-- EXTRACT TO READ follows --

Wanna know how Dragonball Evolution is? Read up!

I feel bad for whoever's sitting behind me in this movie, 'cause I decided that since I failed to get to it on opening night, I'd liveblog it for y'all!

So first up, an intro. Semi-interesting visual, I'll give it that-- weird starry pseudo-constellation-y thingies.

"The first rule is that there are no rules" has got to be the dumbest first line of dialogue in a movie ever. Does not bode well. Must...keep...open...mind...

Close-up on Goku's sweaty face. He hasn't even started fighting yet, wtf? Also, his pants are kind of shiny even though they're like, sweatpants or something. Hmmm...

Glad I can type without looking. This would be a lot harder otherwise.  Goku handles being smashed into a watermelon well enough. But his grandfather just spat out one of those awful lines about relying on your inner senses rather than outer.

Now Goku is whining about how he's different and no one at his school likes him. Awwwwww. And he wants to be taught how to be normal. I was a weird kid, but I never asked my parents for that.

Introduction of the actual Dragon Balls themselves, right on Goku's birthday, of course. Why is it always so important that things start on a hero's birthday?

Goku bicycles his way into school now. Actually it looks like his scooter might be motorized...or might have been since it was just smashed by a guy who is most surely the biggest jock/jackass character of the movie. We won't be seeing him again, I'm sure. And yet for some mysterious reason, Chi Chi is banging him. (You know she is. Those jock guys don't date girls who don't put out, right?)

First sighting of Mai and then Lord Piccolo being mean to some Japanese people (yes, speaking real honest to god Japanese, including Mai. At least there's a reference.)

Okay, Goku's fantasies of Chi Chi sitting in a field of poppies and eating strawberries sexily are kind of cute, even if Goku then humiliates himself talking about Nameks in class. Then he uses his ki to help Chi Chi open her locker, which she actually recognizes as ki. (And says "just because my name is Chi Chi doesn't mean I'm an idiot." Are we supposed to expect that ki is something most people have heard of?)

Hokay, so Goku is trying for a James Dean look, and his hair springs back up even after slicking it back with grease, which is actually also pretty cute.  Now he's at Chi Chi's party that he was invited to and getting turned away by the geeks. But he stands up for himself, and the jocks surround him! Oh noes! He'll HAVE to fight! Self defense, right?

Nice way to avoid it-- he doesn't actually fight himself, he just evades in a way that the enemies fight each other. Actually makes for a rather creative fight scene.

-- EXTRACT TO READ concluded --

**TASKS TO PERFORM:**
(1) Answer these questions about the Dragonball Evolution liveblog:
(a) What line of dialogue does the writer call the dumbest first line in a movie ever?
(b) What does Goku use his ki to help Chi Chi do?
(c) What look is Goku going for when he slicks his hair back with grease?
(2) Summarize the Dragonball Evolution liveblog in two sentences.
(3) Pick up the Dragonball Evolution liveblog after its last entry and write the next few entries in the same voice.
The rows that come next are from a different source.

-- SOURCE DATA follows --

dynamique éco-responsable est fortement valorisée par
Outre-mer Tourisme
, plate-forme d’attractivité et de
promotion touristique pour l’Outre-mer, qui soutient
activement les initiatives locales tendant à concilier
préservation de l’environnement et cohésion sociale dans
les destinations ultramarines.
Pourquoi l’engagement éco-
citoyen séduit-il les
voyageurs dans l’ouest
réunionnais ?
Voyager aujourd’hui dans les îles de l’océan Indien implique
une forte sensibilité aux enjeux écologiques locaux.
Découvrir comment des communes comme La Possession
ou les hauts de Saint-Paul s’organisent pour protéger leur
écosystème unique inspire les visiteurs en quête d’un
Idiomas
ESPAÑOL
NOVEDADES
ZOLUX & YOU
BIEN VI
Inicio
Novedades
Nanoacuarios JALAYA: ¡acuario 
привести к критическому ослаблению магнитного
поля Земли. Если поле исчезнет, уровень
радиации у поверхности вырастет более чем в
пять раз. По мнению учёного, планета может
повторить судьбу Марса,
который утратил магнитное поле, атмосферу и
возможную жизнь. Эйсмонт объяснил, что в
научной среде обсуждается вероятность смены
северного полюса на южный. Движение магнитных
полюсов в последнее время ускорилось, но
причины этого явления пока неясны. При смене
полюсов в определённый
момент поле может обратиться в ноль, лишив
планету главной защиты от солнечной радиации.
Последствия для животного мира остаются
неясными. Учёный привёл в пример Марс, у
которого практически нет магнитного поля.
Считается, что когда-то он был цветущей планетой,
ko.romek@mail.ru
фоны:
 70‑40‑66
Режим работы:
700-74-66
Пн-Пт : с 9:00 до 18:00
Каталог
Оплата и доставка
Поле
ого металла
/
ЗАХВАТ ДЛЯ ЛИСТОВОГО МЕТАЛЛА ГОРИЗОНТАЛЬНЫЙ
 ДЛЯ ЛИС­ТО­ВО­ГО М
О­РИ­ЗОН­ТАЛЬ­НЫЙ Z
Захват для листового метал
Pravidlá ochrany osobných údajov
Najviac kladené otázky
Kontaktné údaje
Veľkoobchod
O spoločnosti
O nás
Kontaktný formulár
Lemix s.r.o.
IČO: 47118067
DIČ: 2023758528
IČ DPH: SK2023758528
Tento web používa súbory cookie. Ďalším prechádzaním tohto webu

-- SOURCE DATA concluded --
-- SOURCE DATA follows --

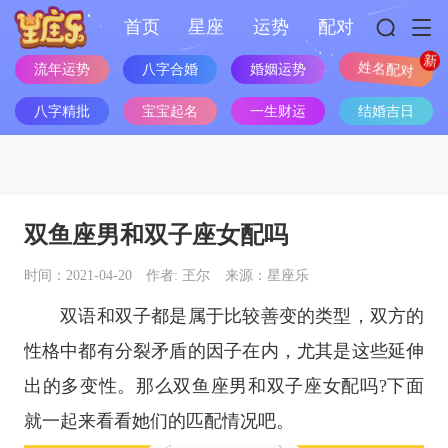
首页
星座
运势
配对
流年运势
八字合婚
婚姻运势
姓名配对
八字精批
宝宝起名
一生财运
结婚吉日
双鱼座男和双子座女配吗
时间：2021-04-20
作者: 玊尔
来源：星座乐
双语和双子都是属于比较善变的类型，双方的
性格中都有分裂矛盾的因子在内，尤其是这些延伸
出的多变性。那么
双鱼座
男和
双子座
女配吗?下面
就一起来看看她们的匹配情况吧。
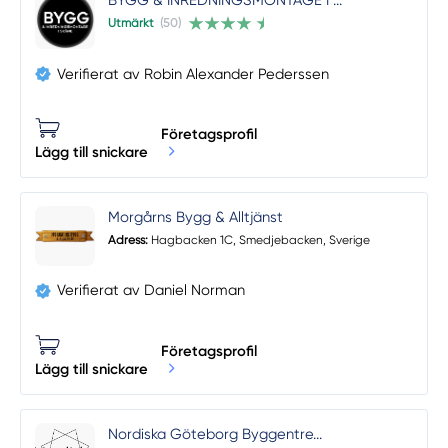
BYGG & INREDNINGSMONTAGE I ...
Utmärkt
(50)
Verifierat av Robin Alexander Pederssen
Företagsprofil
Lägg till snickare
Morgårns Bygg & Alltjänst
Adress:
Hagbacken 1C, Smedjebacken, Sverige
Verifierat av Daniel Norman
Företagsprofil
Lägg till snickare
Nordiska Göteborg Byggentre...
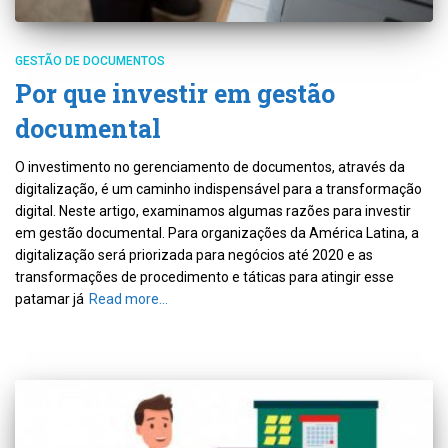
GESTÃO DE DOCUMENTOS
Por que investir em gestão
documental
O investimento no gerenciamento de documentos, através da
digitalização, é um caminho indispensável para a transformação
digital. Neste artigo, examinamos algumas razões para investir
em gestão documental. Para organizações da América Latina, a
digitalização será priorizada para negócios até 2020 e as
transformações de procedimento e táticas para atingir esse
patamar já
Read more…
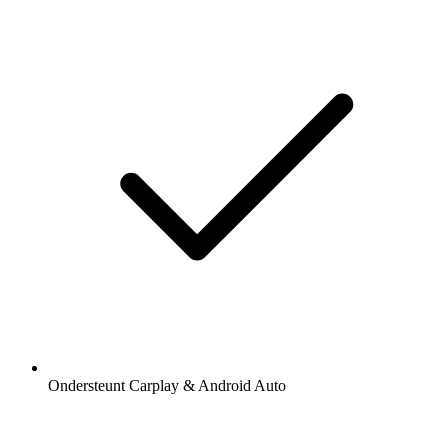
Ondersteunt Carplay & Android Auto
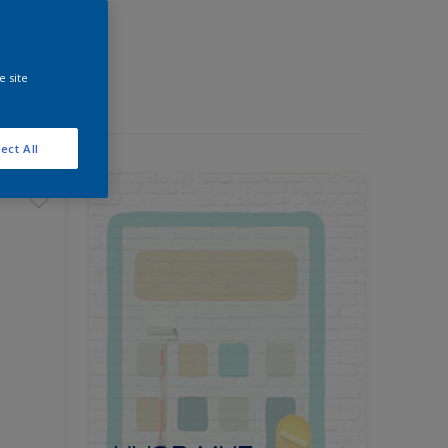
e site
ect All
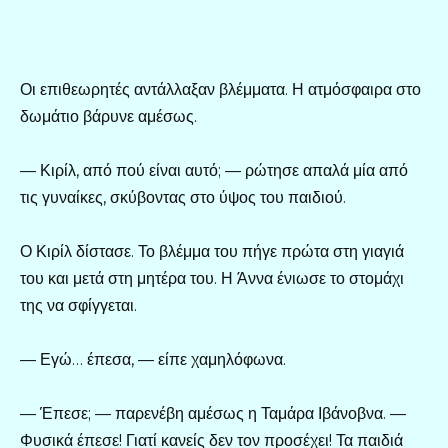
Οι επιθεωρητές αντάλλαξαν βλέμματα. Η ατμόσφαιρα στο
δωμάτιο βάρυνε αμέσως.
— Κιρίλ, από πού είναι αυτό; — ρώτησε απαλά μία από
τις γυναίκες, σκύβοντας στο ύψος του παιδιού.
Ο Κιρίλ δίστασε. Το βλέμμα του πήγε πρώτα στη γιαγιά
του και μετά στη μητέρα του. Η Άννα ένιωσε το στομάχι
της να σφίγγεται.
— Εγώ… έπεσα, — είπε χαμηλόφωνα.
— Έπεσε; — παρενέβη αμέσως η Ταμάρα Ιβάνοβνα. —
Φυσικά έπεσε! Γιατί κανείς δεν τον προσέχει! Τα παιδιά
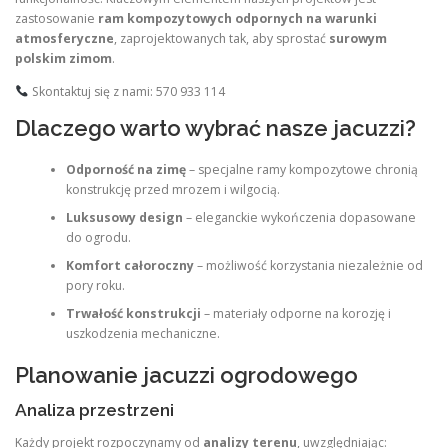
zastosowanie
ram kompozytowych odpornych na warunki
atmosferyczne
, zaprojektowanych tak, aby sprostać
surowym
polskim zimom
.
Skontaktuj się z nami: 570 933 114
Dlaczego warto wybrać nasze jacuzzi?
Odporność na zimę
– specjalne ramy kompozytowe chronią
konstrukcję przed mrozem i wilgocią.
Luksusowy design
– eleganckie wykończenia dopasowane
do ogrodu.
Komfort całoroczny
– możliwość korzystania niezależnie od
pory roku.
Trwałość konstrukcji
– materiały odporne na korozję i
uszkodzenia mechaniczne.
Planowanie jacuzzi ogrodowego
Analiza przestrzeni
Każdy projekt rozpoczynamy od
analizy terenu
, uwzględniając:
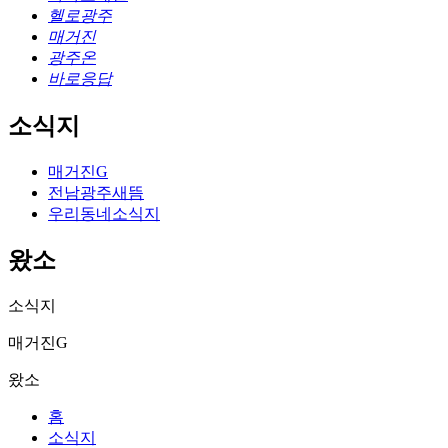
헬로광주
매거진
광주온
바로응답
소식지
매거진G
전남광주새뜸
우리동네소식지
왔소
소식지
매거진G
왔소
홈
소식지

-- SOURCE DATA concluded --
-- SOURCE DATA follows --

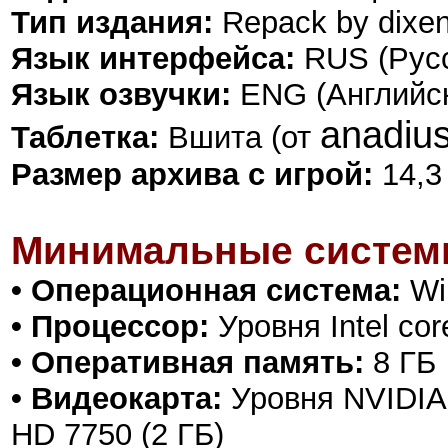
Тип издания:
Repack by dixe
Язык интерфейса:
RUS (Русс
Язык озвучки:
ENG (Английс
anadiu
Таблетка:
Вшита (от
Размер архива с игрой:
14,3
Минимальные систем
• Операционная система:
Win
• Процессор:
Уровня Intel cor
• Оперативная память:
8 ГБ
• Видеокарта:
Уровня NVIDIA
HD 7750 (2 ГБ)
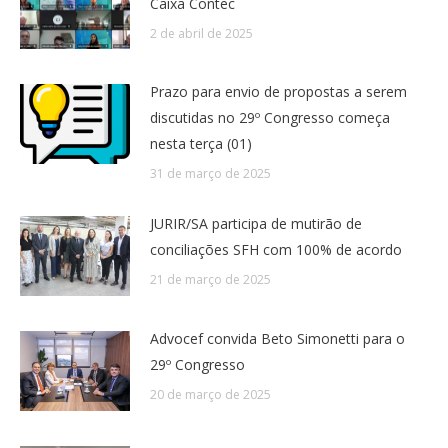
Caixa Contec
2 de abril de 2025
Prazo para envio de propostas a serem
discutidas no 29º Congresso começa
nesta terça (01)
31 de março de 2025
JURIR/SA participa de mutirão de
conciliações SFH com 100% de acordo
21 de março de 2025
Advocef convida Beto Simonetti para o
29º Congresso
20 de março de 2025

-- SOURCE DATA concluded --

**RESULTS IN ORDER:**
(1)
(a) "The first rule is that there are no rules."
(b) Open her locker.
(c) A James Dean look.

(2) Having missed opening night, the writer liveblogs Dragonball Evolution from a theater seat and mocks lines like "The first rule is that there are no rules" and Goku's whining about being different. Some moments get credit, though, including Goku's fantasies about Chi Chi, his hair springing back up, and a party fight in which he evades the jocks so that they fight each other.

(3)
I don't care what Variety thinks, THIS scene (against the jock) is every geek's fantasy-- totally showing up the school bullies who always picked on him without actually doing anything that makes him a bad guy and impressing the girl.

 Cute little high school romance scene. One of my companions says the movie needs more Zac Efron. But hey, he's already going to be in ONE incorrect anime movie adaptation (of course I'm talking about the Full Metal Panic movie he's in instead of Death Note).

How does Chi Chi know what ki is but still look totally mystified when Goku says that something's wrong with his grandpa and he has to go?

Goku finds grandpa's orange gi, and then...entrez Bulma! I do have to say, even though Emmy Rossum's commentary has been rather...insipid at times, she IS really pretty, and I don't hate her blue-streak hairdo.

Seriously? Mai had to use a jet pack to get the Dragon Ball out of Capsule Corp?!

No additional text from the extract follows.